Menjadi mahasiswa semester tanggung mengantarkan saya dan teman-teman ke diskusi ringan seputar kehidupan pasca kuliah. Penatnya suasana di posko KKN rupanya tidak menjadi penghalang untuk kami memupuk angan akan melangkah ke mana setelah fase panjang ini berakhir. Semangat yang diliputi kecemasan tergambar jelas dari arah percakapan kami yang kian melantur. Komentar terus mengalir, seolah benar paham apa yang terbaik bagi diri dan kawan kami.


"Anak perempuan sebenarnya gak perlu bekerja dan nyari nafkah. Setelah kuliah, menikah saja, biar suami yang menghidupi," ujar dia yang sudah menikah sebelum masa KKN.

"Sepertinya profesi tertentu gak cocok untuk perempuan, soalnya akan sibuk dan bakal sulit mengatur waktu untuk membangun karier dan mengurus rumah tangga," tambah teman saya yang setiap saat (literally setiap saat) harus melaporkan aktivitasnya kepada pasangan di ujung telepon, lengkap dengan penjelasan sedang bersama siapa.

"Kamu gak keberatan kalau tetap bekerja setelah menikah dan punya anak, kamu gak bisa secara langsung menikmati tumbuh kembang anak-anak kamu?" pertanyaan dari yang menghabiskan kegabutan dengan stalking Xabiru.

Beberapa celetukan mereka rupanya membuat saya berpikir dan berakhir di sini. Apa yang salah dari menjadi seorang ibu yang bekerja?

Tumbuh bersama kedua orangtua yang tidak selalu berada di rumah sebenarnya sudah membuat saya terbiasa menghadapi pertanyaan-pertanyaan bernada sama. Sejak kecil orang-orang kerap menyoroti keberadaan Mama yang menghabiskan waktu dan membangun karier di gedung kantor. Saya bermain dari rumah sanak saudara ke rumah sanak saudara yang lain, ditimang bergantian, bahkan oleh orang-orang yang saat ini tidak saya kenali karena tidak pernah berjumpa selepas masa kanak-kanak.
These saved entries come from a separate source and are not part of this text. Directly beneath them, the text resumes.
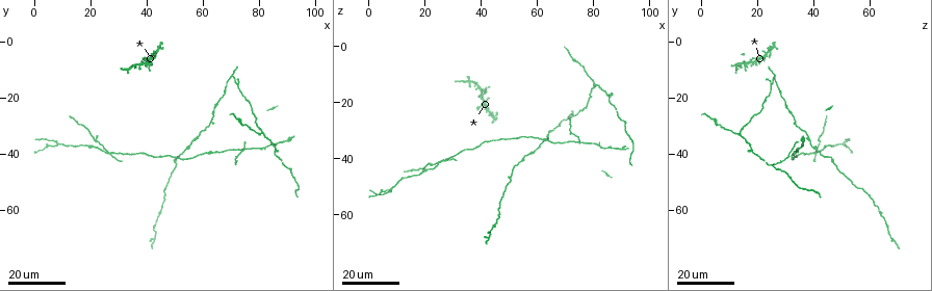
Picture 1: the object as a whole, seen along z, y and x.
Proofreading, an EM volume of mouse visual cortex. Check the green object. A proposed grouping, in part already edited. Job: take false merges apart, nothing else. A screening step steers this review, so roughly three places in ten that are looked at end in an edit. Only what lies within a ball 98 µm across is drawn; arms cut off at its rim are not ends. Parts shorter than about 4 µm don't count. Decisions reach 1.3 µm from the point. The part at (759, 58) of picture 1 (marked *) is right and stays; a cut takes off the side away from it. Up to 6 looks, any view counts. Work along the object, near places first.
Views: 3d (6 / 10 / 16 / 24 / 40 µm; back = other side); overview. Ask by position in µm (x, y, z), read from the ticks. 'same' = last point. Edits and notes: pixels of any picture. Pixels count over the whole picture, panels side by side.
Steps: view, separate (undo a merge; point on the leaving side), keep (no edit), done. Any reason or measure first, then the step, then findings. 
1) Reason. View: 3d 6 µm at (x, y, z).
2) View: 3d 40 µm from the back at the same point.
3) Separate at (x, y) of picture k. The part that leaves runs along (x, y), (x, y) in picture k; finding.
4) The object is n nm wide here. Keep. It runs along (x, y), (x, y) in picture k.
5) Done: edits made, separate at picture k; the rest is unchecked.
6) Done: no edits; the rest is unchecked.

Abrupt turn. View: 3d 24 µm at (70, 12, 26).

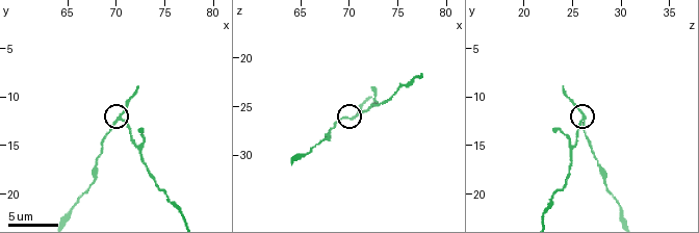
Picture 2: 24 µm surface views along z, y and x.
Zoom in. View: 3d 6 µm at (70.2, 12.2, 26.0).

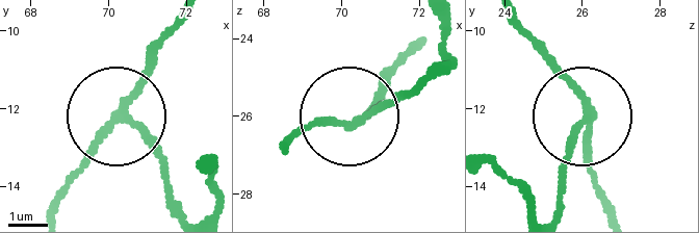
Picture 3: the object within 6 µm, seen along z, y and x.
3 arms meet here. Separate at (86, 161) of picture 3. The part that leaves runs along (119, 118), (56, 214) in picture 3; a second neuron is stuck on.

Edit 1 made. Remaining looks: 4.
Sudden change in width. View: 3d 24 µm at (40, 40, 35).

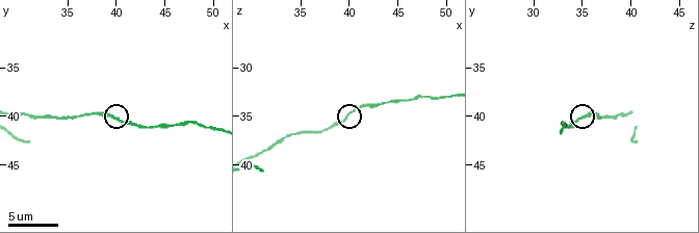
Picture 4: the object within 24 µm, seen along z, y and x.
View: 3d 10 µm at (39.6, 40.0, 35.0).

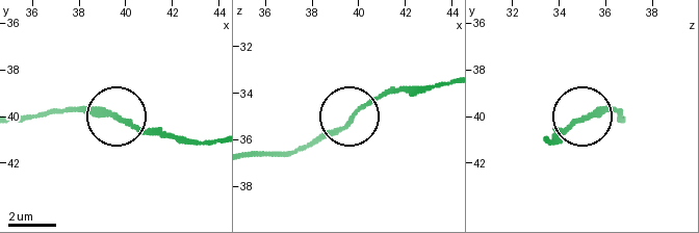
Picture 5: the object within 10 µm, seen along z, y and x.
Keep. It runs along (210, 141), (151, 135), (113, 118), (63, 111) in picture 5; continuous, no second neuron.

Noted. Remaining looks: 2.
Arms part here. View: 3d 24 µm at (26, 39, 41).

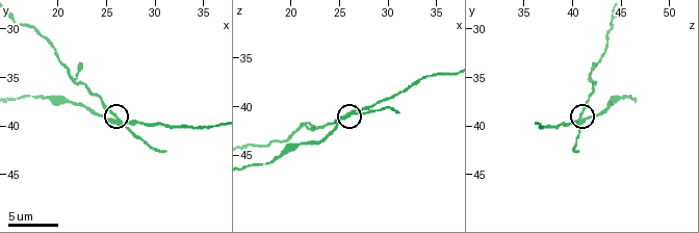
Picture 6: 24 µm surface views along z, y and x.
Closer look. View: 3d 10 µm at (25.8, 39.0, 40.8).

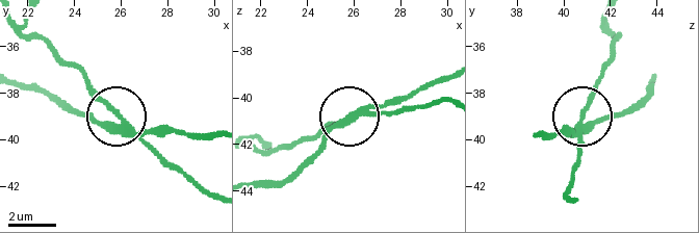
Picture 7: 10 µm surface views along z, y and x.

Tidak jarang tante mengaku kalau dulu saya menangis lebih kencang jika tidak merasakan kehadirannya, ketimbang tidak menyadari kehadiran Mama.
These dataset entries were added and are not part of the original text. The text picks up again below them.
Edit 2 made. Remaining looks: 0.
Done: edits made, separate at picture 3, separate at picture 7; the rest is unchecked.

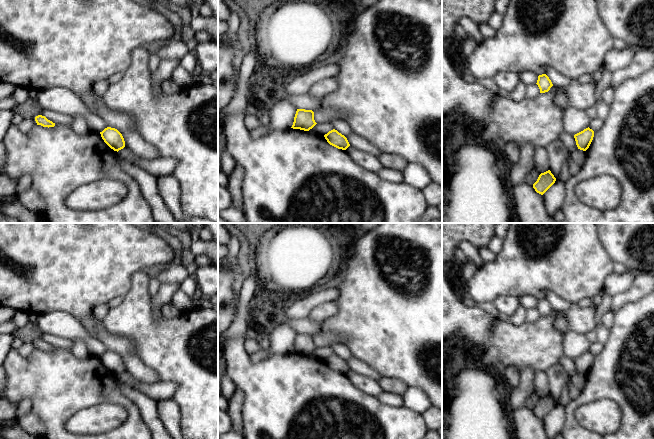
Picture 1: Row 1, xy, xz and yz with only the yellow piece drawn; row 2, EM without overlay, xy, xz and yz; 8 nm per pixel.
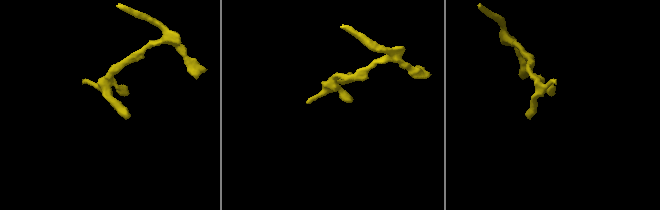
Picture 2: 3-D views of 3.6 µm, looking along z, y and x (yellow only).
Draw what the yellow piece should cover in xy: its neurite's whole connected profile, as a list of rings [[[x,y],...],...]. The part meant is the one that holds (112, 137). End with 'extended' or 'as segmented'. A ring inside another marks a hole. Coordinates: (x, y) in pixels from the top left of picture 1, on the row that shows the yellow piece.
[[[107,127],[100,132],[104,142],[114,151],[119,151],[125,147],[122,134],[115,128]]]; as segmented

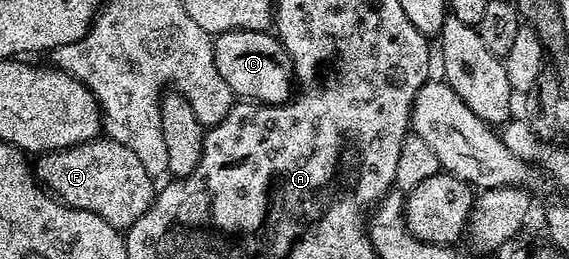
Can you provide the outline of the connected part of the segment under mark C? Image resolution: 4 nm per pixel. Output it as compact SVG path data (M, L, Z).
M223 31L212 41L214 65L237 100L275 105L287 103L294 95L292 58L275 34L268 31Z

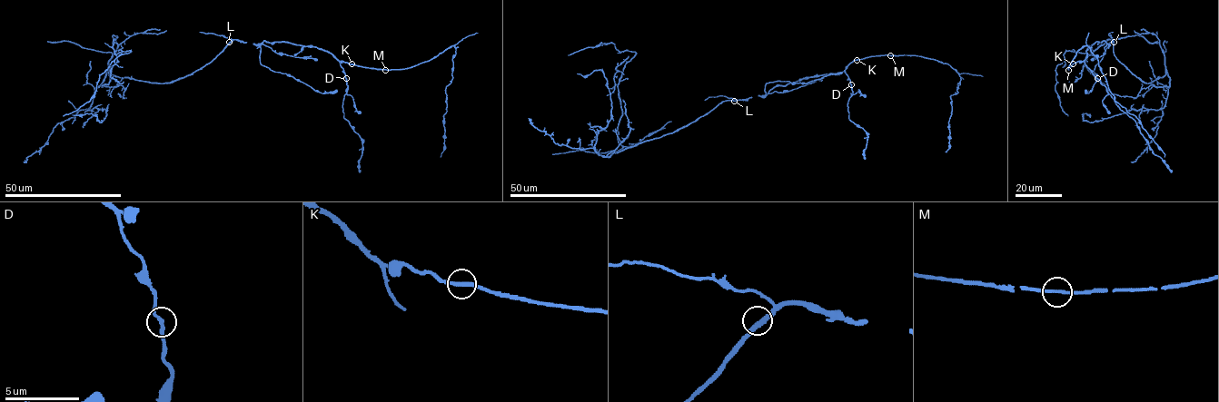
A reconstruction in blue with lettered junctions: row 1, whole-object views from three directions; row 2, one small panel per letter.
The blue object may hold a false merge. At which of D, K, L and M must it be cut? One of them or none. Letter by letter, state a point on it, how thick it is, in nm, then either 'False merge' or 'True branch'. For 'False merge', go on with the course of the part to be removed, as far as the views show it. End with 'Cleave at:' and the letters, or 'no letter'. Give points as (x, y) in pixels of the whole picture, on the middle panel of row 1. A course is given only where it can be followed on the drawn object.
D: Place: (851, 84). Thickness 240 nm. True branch
K: Place: (857, 60). Thickness 200 nm. True branch
L: Place: (734, 101). Thickness 280 nm. True branch
M: Place: (890, 55). Thickness 200 nm. True branch
Cleave at: no letter

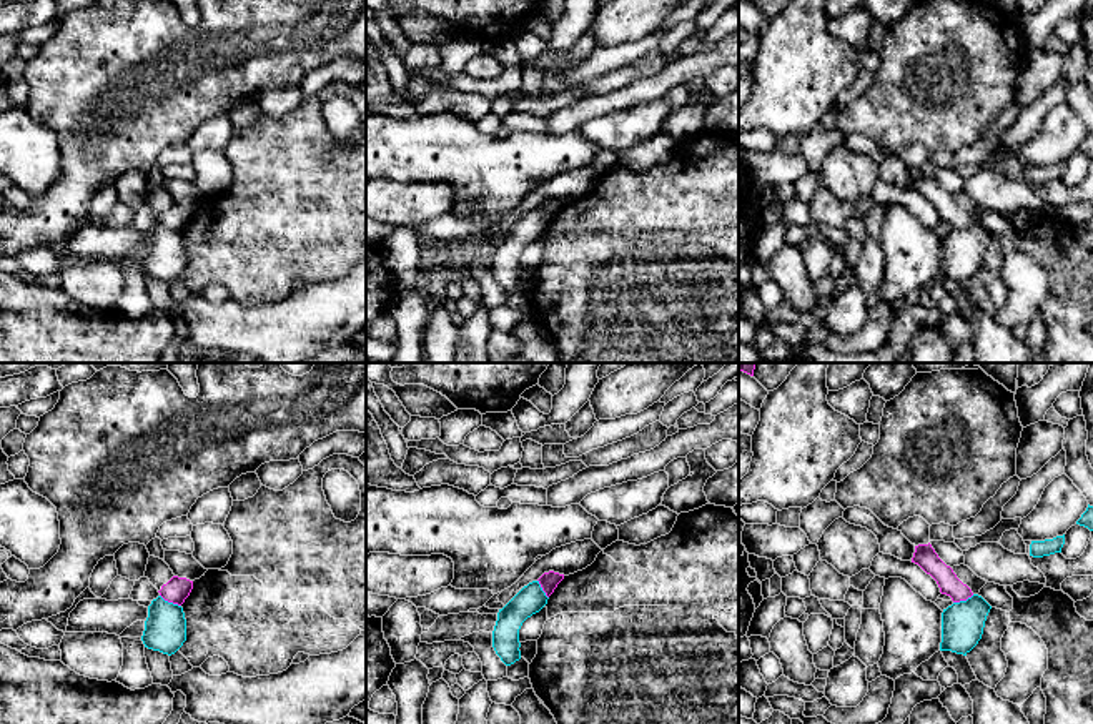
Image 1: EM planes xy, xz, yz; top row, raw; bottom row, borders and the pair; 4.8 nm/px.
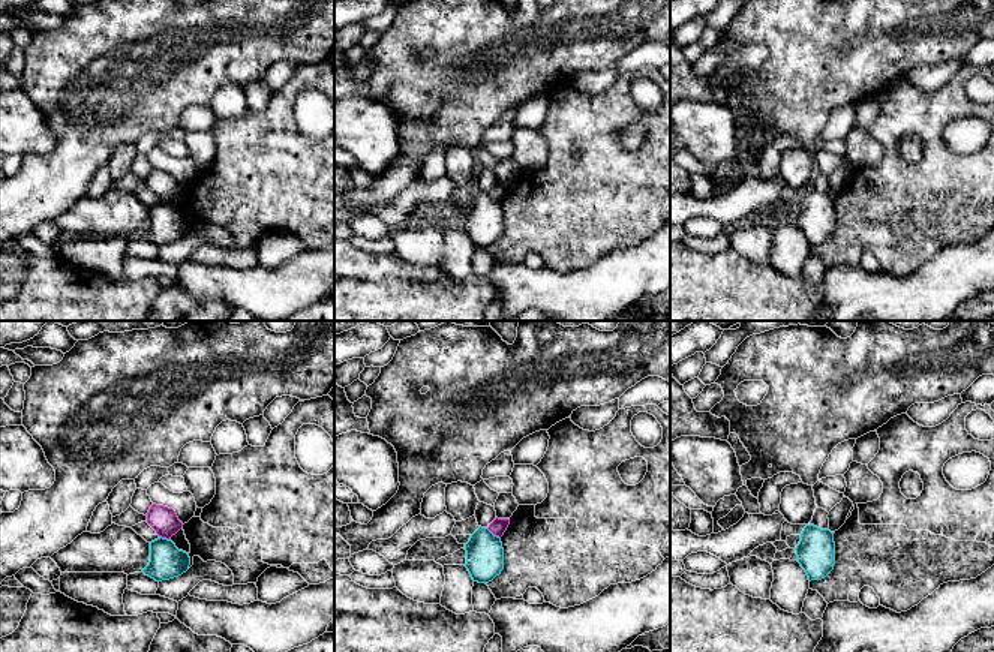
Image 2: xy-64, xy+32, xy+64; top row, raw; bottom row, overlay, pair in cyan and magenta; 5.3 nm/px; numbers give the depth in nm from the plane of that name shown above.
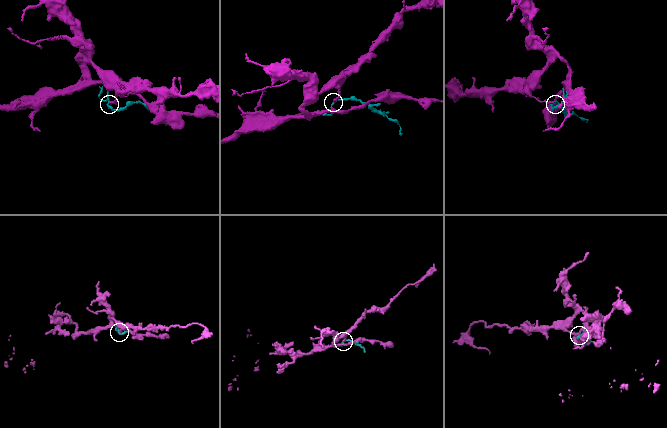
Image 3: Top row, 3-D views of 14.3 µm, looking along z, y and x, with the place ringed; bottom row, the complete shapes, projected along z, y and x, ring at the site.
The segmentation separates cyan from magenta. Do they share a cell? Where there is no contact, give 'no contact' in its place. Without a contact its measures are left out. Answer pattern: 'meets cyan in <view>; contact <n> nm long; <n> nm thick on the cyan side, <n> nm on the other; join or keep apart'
meets cyan in xy; contact 120 nm long; 200 nm thick on the cyan side, 120 nm on the other; keep apart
Toh pada akhirnya saya terbiasa. Saya tidak perlu khawatir Mama akan kebosanan di depan sekolah menunggu saya pulang, seperti orangtua teman saya yang lain. Bukan masalah besar jika Mama tidak mendampingi saat akan mengambil rapor di penghujung semester, saya bisa meminta bantuan orangtua teman saya yang tidak berada di kelas yang sama. Saya tidak keberatan kalau harus menghabiskan waktu dan makan siang di luar rumah karena tahu rumah saya masih kosong dan tidak ada makanan yang tersedia di meja.


Menghabiskan waktu dengan Mama yang tidak setiap saat berada di sisi tidak membuat saya merasa diabaikan dan menganggap Mama bukan ibu yang baik. Ketidakhadiran beliau dalam beberapa momen tidak mengurangi ikatan ibu dan anak di antara kami.
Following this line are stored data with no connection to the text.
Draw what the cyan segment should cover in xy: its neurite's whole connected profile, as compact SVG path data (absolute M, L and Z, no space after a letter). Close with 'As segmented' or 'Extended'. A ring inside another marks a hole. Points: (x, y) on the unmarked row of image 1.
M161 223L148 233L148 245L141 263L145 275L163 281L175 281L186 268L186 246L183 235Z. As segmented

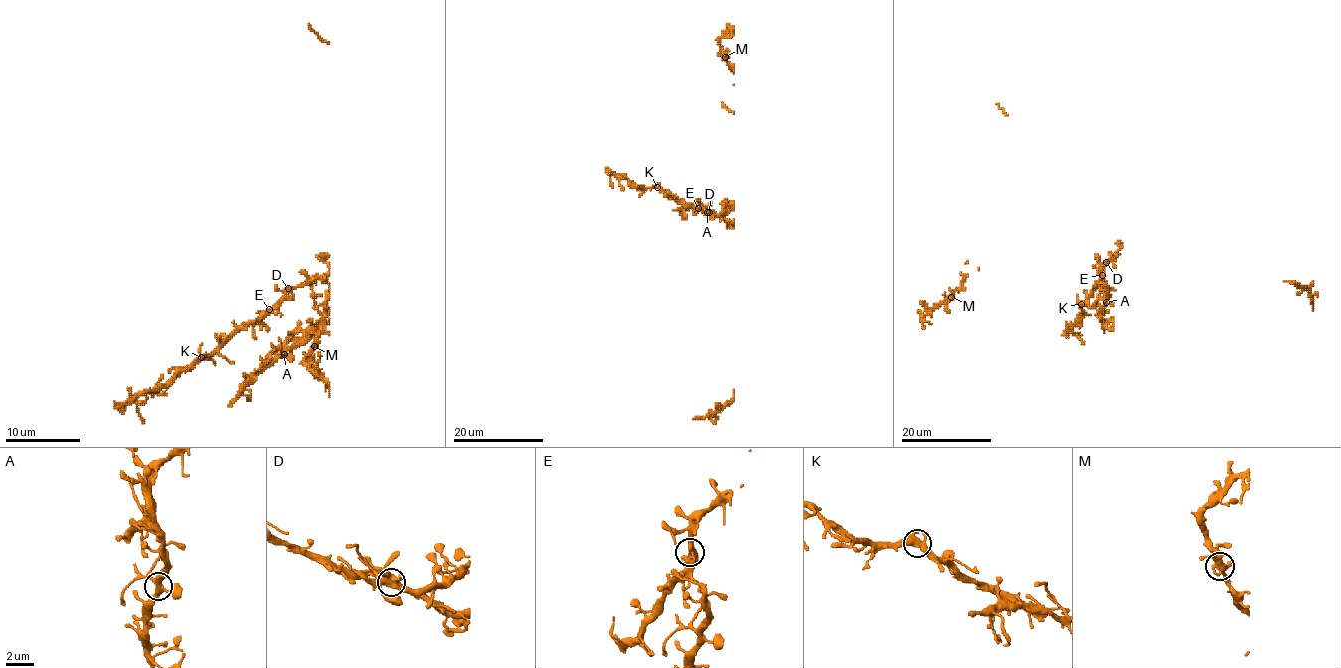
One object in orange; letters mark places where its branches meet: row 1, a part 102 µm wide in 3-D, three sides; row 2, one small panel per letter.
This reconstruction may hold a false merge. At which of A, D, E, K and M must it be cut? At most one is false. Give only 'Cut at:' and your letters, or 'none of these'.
Cut at: none of these

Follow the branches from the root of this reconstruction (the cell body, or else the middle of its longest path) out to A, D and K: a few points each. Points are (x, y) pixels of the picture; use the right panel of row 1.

Hubungan saya dan Mama tidak dibangun dari intensitas pertemuan yang tinggi, tetapi pemahaman satu sama lain. Saya melakukan apa pun yang menunjukkan penghargaan setinggi-tingginya kepada beliau yang telah menyayangi dan berjuang sedemikian jauh, dan Mama tidak pernah memberi batasan bagaimana saya harus memilih dan menjalani kehidupan, serandom apa pun pilihan itu. Hingga saat ini waktu bertatap muka dengan Mama menjadi sebegitu menyenangkan karena saya bisa bercerita apa saja tanpa perlu takut akan dipandang sebelah mata, dan tidak perlu khawatir kasih sayangnya akan berkurang.

Saya tiba pada satu titik yang menyadarkan bahwa tidak ada yang lebih baik maupun lebih buruk dari ibu rumah tangga ataupun ibu yang bekerja, sebab keduanya adalah keputusan besar yang diambil dengan kesadaran atas konsekuensi bersama pengorbanannya masing-masing. Lagi pula, ada nilai-nilai yang dapat dirasakan dari kehadiran Mama yang tidak selalu bisa saya nikmati, bagaimana sejak kecil beradaptasi dengan orang-orang dari lingkungan berbeda, bagaimana saya terlatih untuk berdiri sendiri, atau menerima dan menghadapi keputusan-keputusan yang harus diambil tanpa menunggu persetujuan Mama.

Saya hanya khawatir satu hal: kelak mempunyai anak seperti saya, sementara hati saya tidak seluas milik Mama.

In the end, a mom is a mom. Nothing could make her less.